From this Christocentricity flows changed individuals, changed families, changed churches, changed societies, changed nations, and changed civilizations.6 The worldwide transformation predicted by the Old Testament prophets is the result of a worldwide Christ-centeredness (Phil. 2:5-11). The answer to the world's evil and sin, therefore, is not more shrewd, glossy evangelistic or political strategies; or more precise, academic theology; or greater Christian emotion and experience. A changed world is a result of changing the focus of the entire world to the One by Whom it consists, or is held together (Col. 1:15-17).
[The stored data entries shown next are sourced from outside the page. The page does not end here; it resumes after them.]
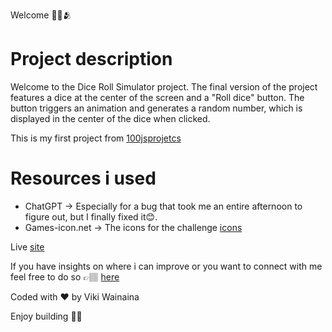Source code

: Welcome 👋🏽🫂

# Project description

Welcome to the Dice Roll Simulator project. The final version of the project features a dice at the center of the screen and a "Roll dice" button. The button triggers an animation and generates a random number, which is displayed in the center of the dice when clicked.

This is my first project from [100jsprojetcs](https://www.100jsprojects.com/projects)

# Resources i used
- ChatGPT -> Especially for a bug that took me an entire afternoon to figure out, but I finally fixed it😊.
- Games-icon.net -> The icons for the challenge [icons](https://game-icons.net/1x1/delapouite/dice-six-faces-one.html)

Live [site](https://dice-roll-simulator.onrender.com)

If you have insights on where i can improve or you want to connect with me feel free to do so 
👉🏽 [here](https://twitter.com/vykiddeh_)

Coded with ❤️ by Viki Wainaina

Enjoy building 🚀🚀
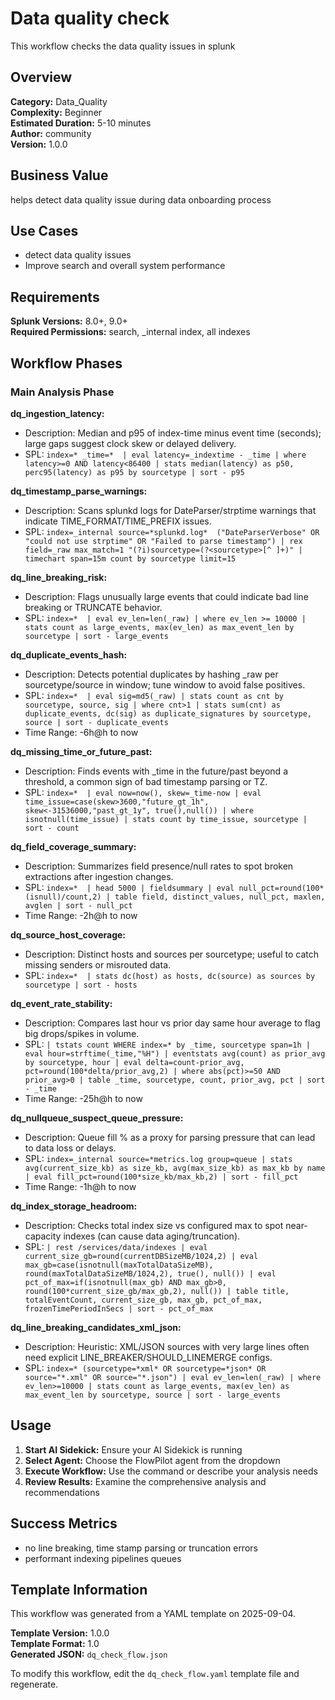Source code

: # Data quality check

This workflow checks the data quality issues in splunk

## Overview

**Category:** Data_Quality  
**Complexity:** Beginner  
**Estimated Duration:** 5-10 minutes  
**Author:** community  
**Version:** 1.0.0

## Business Value

helps detect data quality issue during data onboarding process

## Use Cases

- detect data quality issues
- Improve search and overall system performance

## Requirements

**Splunk Versions:** 8.0+, 9.0+  
**Required Permissions:** search, _internal index, all indexes

## Workflow Phases

### Main Analysis Phase

**dq_ingestion_latency:**
- Description: Median and p95 of index-time minus event time (seconds); large gaps suggest clock skew or delayed delivery.
- SPL: `index=* _time=* 
| eval latency=_indextime - _time
| where latency>=0 AND latency<86400
| stats median(latency) as p50, perc95(latency) as p95 by sourcetype
| sort - p95`

**dq_timestamp_parse_warnings:**
- Description: Scans splunkd logs for DateParser/strptime warnings that indicate TIME_FORMAT/TIME_PREFIX issues.
- SPL: `index=_internal source=*splunkd.log* 
("DateParserVerbose" OR "could not use strptime" OR "Failed to parse timestamp")
| rex field=_raw max_match=1 "(?i)sourcetype=(?<sourcetype>[^ ]+)"
| timechart span=15m count by sourcetype limit=15`

**dq_line_breaking_risk:**
- Description: Flags unusually large events that could indicate bad line breaking or TRUNCATE behavior.
- SPL: `index=* 
| eval ev_len=len(_raw)
| where ev_len >= 10000
| stats count as large_events, max(ev_len) as max_event_len by sourcetype
| sort - large_events`

**dq_duplicate_events_hash:**
- Description: Detects potential duplicates by hashing _raw per sourcetype/source in window; tune window to avoid false positives.
- SPL: `index=* 
| eval sig=md5(_raw)
| stats count as cnt by sourcetype, source, sig
| where cnt>1
| stats sum(cnt) as duplicate_events, dc(sig) as duplicate_signatures by sourcetype, source
| sort - duplicate_events`
- Time Range: -6h@h to now

**dq_missing_time_or_future_past:**
- Description: Finds events with _time in the future/past beyond a threshold, a common sign of bad timestamp parsing or TZ.
- SPL: `index=* 
| eval now=now(), skew=_time-now
| eval time_issue=case(skew>3600,"future_gt_1h", skew<-31536000,"past_gt_1y", true(),null())
| where isnotnull(time_issue)
| stats count by time_issue, sourcetype
| sort - count`

**dq_field_coverage_summary:**
- Description: Summarizes field presence/null rates to spot broken extractions after ingestion changes.
- SPL: `index=* 
| head 5000
| fieldsummary
| eval null_pct=round(100*(isnull)/count,2)
| table field, distinct_values, null_pct, maxlen, avglen
| sort - null_pct`
- Time Range: -2h@h to now

**dq_source_host_coverage:**
- Description: Distinct hosts and sources per sourcetype; useful to catch missing senders or misrouted data.
- SPL: `index=* 
| stats dc(host) as hosts, dc(source) as sources by sourcetype
| sort - hosts`

**dq_event_rate_stability:**
- Description: Compares last hour vs prior day same hour average to flag big drops/spikes in volume.
- SPL: `| tstats count WHERE index=* by _time, sourcetype span=1h
| eval hour=strftime(_time,"%H")
| eventstats avg(count) as prior_avg by sourcetype, hour
| eval delta=count-prior_avg, pct=round(100*delta/prior_avg,2)
| where abs(pct)>=50 AND prior_avg>0
| table _time, sourcetype, count, prior_avg, pct
| sort - _time`
- Time Range: -25h@h to now

**dq_nullqueue_suspect_queue_pressure:**
- Description: Queue fill % as a proxy for parsing pressure that can lead to data loss or delays.
- SPL: `index=_internal source=*metrics.log group=queue
| stats avg(current_size_kb) as size_kb, avg(max_size_kb) as max_kb by name
| eval fill_pct=round(100*size_kb/max_kb,2)
| sort - fill_pct`
- Time Range: -1h@h to now

**dq_index_storage_headroom:**
- Description: Checks total index size vs configured max to spot near-capacity indexes (can cause data aging/truncation).
- SPL: `| rest /services/data/indexes
| eval current_size_gb=round(currentDBSizeMB/1024,2)
| eval max_gb=case(isnotnull(maxTotalDataSizeMB), round(maxTotalDataSizeMB/1024,2), true(), null())
| eval pct_of_max=if(isnotnull(max_gb) AND max_gb>0, round(100*current_size_gb/max_gb,2), null())
| table title, totalEventCount, current_size_gb, max_gb, pct_of_max, frozenTimePeriodInSecs
| sort - pct_of_max`

**dq_line_breaking_candidates_xml_json:**
- Description: Heuristic: XML/JSON sources with very large lines often need explicit LINE_BREAKER/SHOULD_LINEMERGE configs.
- SPL: `index=* (sourcetype=*xml* OR sourcetype=*json* OR source="*.xml" OR source="*.json")
| eval ev_len=len(_raw)
| where ev_len>=10000
| stats count as large_events, max(ev_len) as max_event_len by sourcetype, source
| sort - large_events`

## Usage

1. **Start AI Sidekick:** Ensure your AI Sidekick is running
2. **Select Agent:** Choose the FlowPilot agent from the dropdown
3. **Execute Workflow:** Use the command or describe your analysis needs
4. **Review Results:** Examine the comprehensive analysis and recommendations

## Success Metrics

- no line breaking, time stamp parsing or truncation errors
- performant indexing pipelines queues

## Template Information

This workflow was generated from a YAML template on 2025-09-04.

**Template Version:** 1.0.0  
**Template Format:** 1.0  
**Generated JSON:** `dq_check_flow.json`

To modify this workflow, edit the `dq_check_flow.yaml` template file and regenerate.
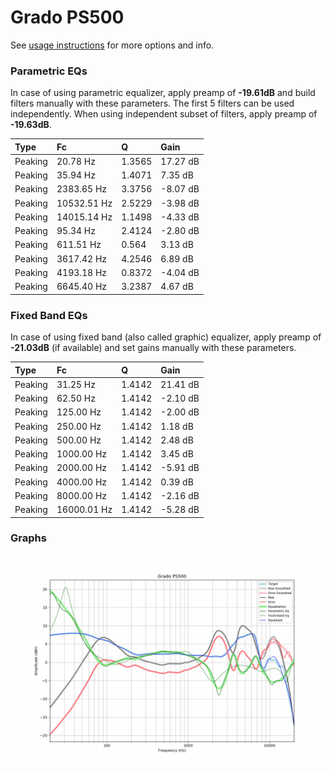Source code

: # Grado PS500
See [usage instructions](https://github.com/jaakkopasanen/AutoEq#usage) for more options and info.

### Parametric EQs
In case of using parametric equalizer, apply preamp of **-19.61dB** and build filters manually
with these parameters. The first 5 filters can be used independently.
When using independent subset of filters, apply preamp of **-19.63dB**.

| Type    | Fc          |      Q | Gain     |
|:--------|:------------|:-------|:---------|
| Peaking | 20.78 Hz    | 1.3565 | 17.27 dB |
| Peaking | 35.94 Hz    | 1.4071 | 7.35 dB  |
| Peaking | 2383.65 Hz  | 3.3756 | -8.07 dB |
| Peaking | 10532.51 Hz | 2.5229 | -3.98 dB |
| Peaking | 14015.14 Hz | 1.1498 | -4.33 dB |
| Peaking | 95.34 Hz    | 2.4124 | -2.80 dB |
| Peaking | 611.51 Hz   | 0.564  | 3.13 dB  |
| Peaking | 3617.42 Hz  | 4.2546 | 6.89 dB  |
| Peaking | 4193.18 Hz  | 0.8372 | -4.04 dB |
| Peaking | 6645.40 Hz  | 3.2387 | 4.67 dB  |

### Fixed Band EQs
In case of using fixed band (also called graphic) equalizer, apply preamp of **-21.03dB**
(if available) and set gains manually with these parameters.

| Type    | Fc          |      Q | Gain     |
|:--------|:------------|:-------|:---------|
| Peaking | 31.25 Hz    | 1.4142 | 21.41 dB |
| Peaking | 62.50 Hz    | 1.4142 | -2.10 dB |
| Peaking | 125.00 Hz   | 1.4142 | -2.00 dB |
| Peaking | 250.00 Hz   | 1.4142 | 1.18 dB  |
| Peaking | 500.00 Hz   | 1.4142 | 2.48 dB  |
| Peaking | 1000.00 Hz  | 1.4142 | 3.45 dB  |
| Peaking | 2000.00 Hz  | 1.4142 | -5.91 dB |
| Peaking | 4000.00 Hz  | 1.4142 | 0.39 dB  |
| Peaking | 8000.00 Hz  | 1.4142 | -2.16 dB |
| Peaking | 16000.01 Hz | 1.4142 | -5.28 dB |

### Graphs
![](./Grado%20PS500.png)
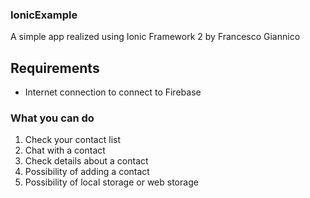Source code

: ### IonicExample

A simple app realized using Ionic Framework 2 by Francesco Giannico 



## Requirements

* Internet connection to connect to Firebase
### What you can do

  1) Check your contact list
  2) Chat with a contact
  3) Check details about a contact 
  4) Possibility of adding a contact
  5) Possibility of local storage or web storage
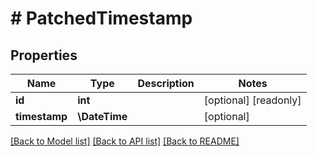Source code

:# # PatchedTimestamp

## Properties

Name | Type | Description | Notes
------------ | ------------- | ------------- | -------------
**id** | **int** |  | [optional] [readonly]
**timestamp** | **\DateTime** |  | [optional]

[[Back to Model list]](../../README.md#models) [[Back to API list]](../../README.md#endpoints) [[Back to README]](../../README.md)
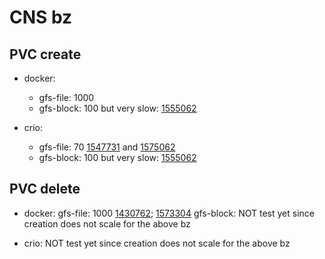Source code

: # CNS bz

## PVC create

* docker:
    * gfs-file: 1000
    * gfs-block: 100 but very slow: [1555062](https://bugzilla.redhat.com/show_bug.cgi?id=1555062)

* crio:
    * gfs-file: 70 [1547731](https://bugzilla.redhat.com/show_bug.cgi?id=1547731) and [1575062](https://bugzilla.redhat.com/show_bug.cgi?id=1575062)
    * gfs-block: 100 but very slow: [1555062](https://bugzilla.redhat.com/show_bug.cgi?id=1555062)

## PVC delete

* docker:
    gfs-file: 1000 [1430762](https://bugzilla.redhat.com/show_bug.cgi?id=1430762); [1573304](https://bugzilla.redhat.com/show_bug.cgi?id=1573304)
    gfs-block: NOT test yet since creation does not scale for the above bz

* crio: NOT test yet since creation does not scale for the above bz
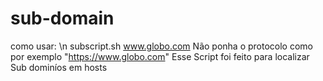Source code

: # sub-domain
como usar:
\n subscript.sh www.globo.com
Não ponha o protocolo como por exemplo "https://www.globo.com"
Esse Script foi feito para localizar Sub dominíos em hosts
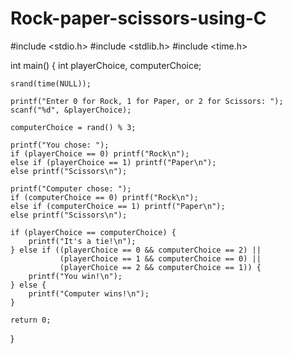 # Rock-paper-scissors-using-C
#include <stdio.h>
#include <stdlib.h>
#include <time.h>

int main() {
    int playerChoice, computerChoice;
 
    srand(time(NULL));

    printf("Enter 0 for Rock, 1 for Paper, or 2 for Scissors: ");
    scanf("%d", &playerChoice);

    computerChoice = rand() % 3;

    printf("You chose: ");
    if (playerChoice == 0) printf("Rock\n");
    else if (playerChoice == 1) printf("Paper\n");
    else printf("Scissors\n");

    printf("Computer chose: ");
    if (computerChoice == 0) printf("Rock\n");
    else if (computerChoice == 1) printf("Paper\n");
    else printf("Scissors\n");

    if (playerChoice == computerChoice) {
        printf("It's a tie!\n");
    } else if ((playerChoice == 0 && computerChoice == 2) ||
               (playerChoice == 1 && computerChoice == 0) ||
               (playerChoice == 2 && computerChoice == 1)) {
        printf("You win!\n");
    } else {
        printf("Computer wins!\n");
    }

    return 0;
}
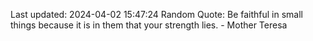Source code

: Last updated: 2024-04-02 15:47:24
Random Quote: Be faithful in small things because it is in them that your strength lies. - Mother Teresa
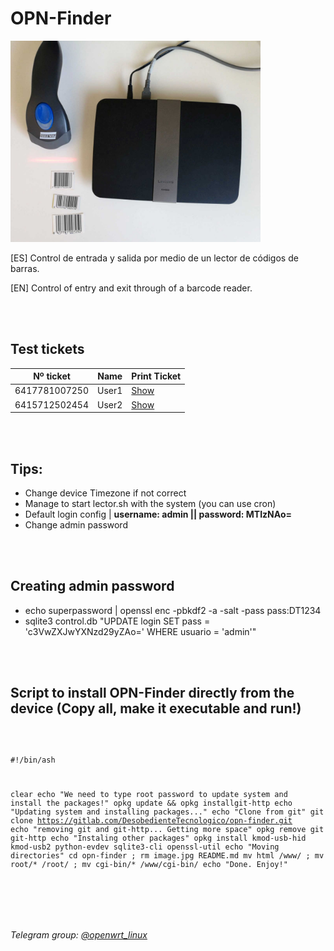 # OPN-Finder



<img src="image.jpg" alt="drawing" width="400"/>


[ES] Control de entrada y salida por medio de un lector de códigos de barras.

[EN] Control of entry and exit through of a barcode reader.


<br><br>
<h2>Test tickets</h2>

| Nº ticket   |      Name      |  Print Ticket |
|----------|:-------------:|----------|
| 6417781007250 |  User1 |<a href="https://www.barcodesinc.com/generator/image.php?code=6417781007250&style=197&type=C128B&width=219&height=50&xres=1&font=3">Show<a/>|     
| 6415712502454 |    User2   |<a href="https://www.barcodesinc.com/generator/image.php?code=6415712502454&style=197&type=C128B&width=219&height=50&xres=1&font=3">Show<a/>|

<br><br>
<h2>Tips:</h2>

- Change device Timezone if not correct
- Manage to start lector.sh with the system (you can use cron)
- Default login config | **username:  admin  ||  password:  MTIzNAo=**
- Change admin password


<br><br>
<h2>Creating admin password</h2>

- echo superpassword | openssl enc -pbkdf2 -a -salt -pass pass:DT1234
- sqlite3 control.db "UPDATE login SET pass = 'c3VwZXJwYXNzd29yZAo=' WHERE usuario = 'admin'"

<br><br>
<h2>Script to install OPN-Finder directly from the device (Copy all, make it executable and run!)</h2>

<code>

#!/bin/ash

clear
echo "We need to type root password to update system and install the packages!"
opkg update && opkg installgit-http
echo "Updating system and installing packages..."
echo "Clone from git"
git clone https://gitlab.com/DesobedienteTecnologico/opn-finder.git
echo "removing git and git-http... Getting more space"
opkg remove git git-http
echo "Instaling other packages"
opkg install kmod-usb-hid kmod-usb2 python-evdev sqlite3-cli openssl-util
echo "Moving directories"
cd opn-finder ; rm image.jpg README.md
mv html /www/ ; mv root/* /root/ ; mv cgi-bin/* /www/cgi-bin/
echo "Done. Enjoy!"

</code>



<br><br>
<h6>Telegram group: <a href="http://t.me/openwrt_linux">@openwrt_linux<a/></h6>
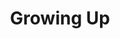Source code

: ---
layout: list
title:  Growing Up
slug:   growing-up
description: >
  Childhood memories and interests. 
menu: true
---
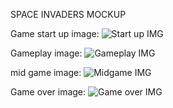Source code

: SPACE INVADERS MOCKUP

Game start up image:
![Start up IMG](http://i.imgur.com/es9abNb.png)

Gameplay image:
![Gameplay IMG](http://i.imgur.com/yXbTQ6g.png)

mid game image:
![Midgame IMG](http://i.imgur.com/ZBLrqPP.png)

Game over image:
![Game over IMG](http://i.imgur.com/2vMjhnG.png)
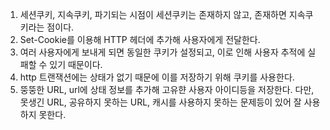 1. 세션쿠키, 지속쿠키, 파기되는 시점이 세션쿠키는 존재하지 않고, 존재하면 지속쿠키라는 점이다.
2. Set-Cookie를 이용해 HTTP 헤더에 추가해 사용자에게 전달한다.
3. 여러 사용자에게 보내게 되면 동일한 쿠키가 설정되고, 이로 인해 사용자 추적에 실패할 수 있기 때문이다.
4. http 트랜잭션에는 상태가 없기 때문에 이를 저장하기 위해 쿠키를 사용한다.
5. 뚱뚱한 URL, url에 상태 정보를 추가해 고유햔 사용자 아이디등을 저장한다. 다만, 못생긴 URL, 공유하지 못하는 URL, 캐시를 사용하지 못하는 문제등이 있어 잘 사용하지 못한다.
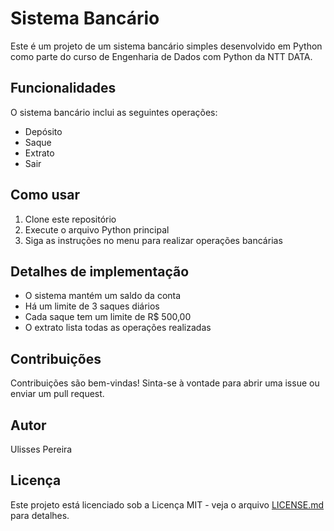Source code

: # Sistema Bancário

Este é um projeto de um sistema bancário simples desenvolvido em Python como parte do curso de Engenharia de Dados com Python da NTT DATA.

## Funcionalidades

O sistema bancário inclui as seguintes operações:

- Depósito
- Saque
- Extrato
- Sair

## Como usar

1. Clone este repositório
2. Execute o arquivo Python principal
3. Siga as instruções no menu para realizar operações bancárias

## Detalhes de implementação

- O sistema mantém um saldo da conta
- Há um limite de 3 saques diários
- Cada saque tem um limite de R$ 500,00
- O extrato lista todas as operações realizadas

## Contribuições

Contribuições são bem-vindas! Sinta-se à vontade para abrir uma issue ou enviar um pull request.

## Autor

Ulisses Pereira

## Licença

Este projeto está licenciado sob a Licença MIT - veja o arquivo [LICENSE.md](LICENSE.md) para detalhes.
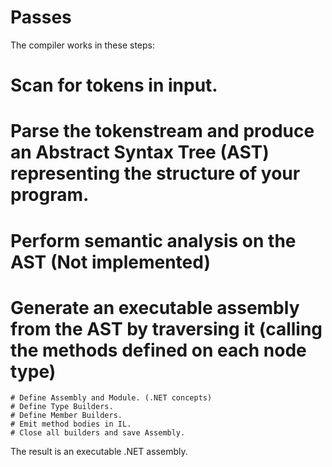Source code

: Passes
==

The compiler works in these steps:

# Scan for tokens in input.
# Parse the tokenstream and produce an Abstract Syntax Tree (AST) representing the structure of your program.
# Perform semantic analysis on the AST (Not implemented)
# Generate an executable assembly from the AST by traversing it (calling the methods defined on each node type)
    # Define Assembly and Module. (.NET concepts)
    # Define Type Builders.
    # Define Member Builders.
    # Emit method bodies in IL.
    # Close all builders and save Assembly.
    
The result is an executable .NET assembly.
For man made in the image of God, solus Christus (Christ alone) will ? and must ? suffice.

Notes

1. G. C. Berkouwer, Faith and Justification (Grand Rapids: Eerdmans, 1954), ch. 3 and passim.
2. See Alister E. McGrath, Iustitia Dei: A History of the Christian Doctrine of Justification - The Beginnings to the Reformation (Cambridge: Cambridge University Press, 1986).
3. Norman Shepherd, The Call of Grace (Phillipsburg, New Jersey: P & R Publishing), 4-6.
4. Oscar Cullmann, Salvation in History (New York and Evanston: Harper & Row, 1967).
5. idem., The Earliest Christian Confessions (London: Lutterworth Press, 1949), 39-41.
6. Christopher Dawson, The Historic Reality of Christian Culture (London: Routledge and Kegan Paul Ltd, 1960).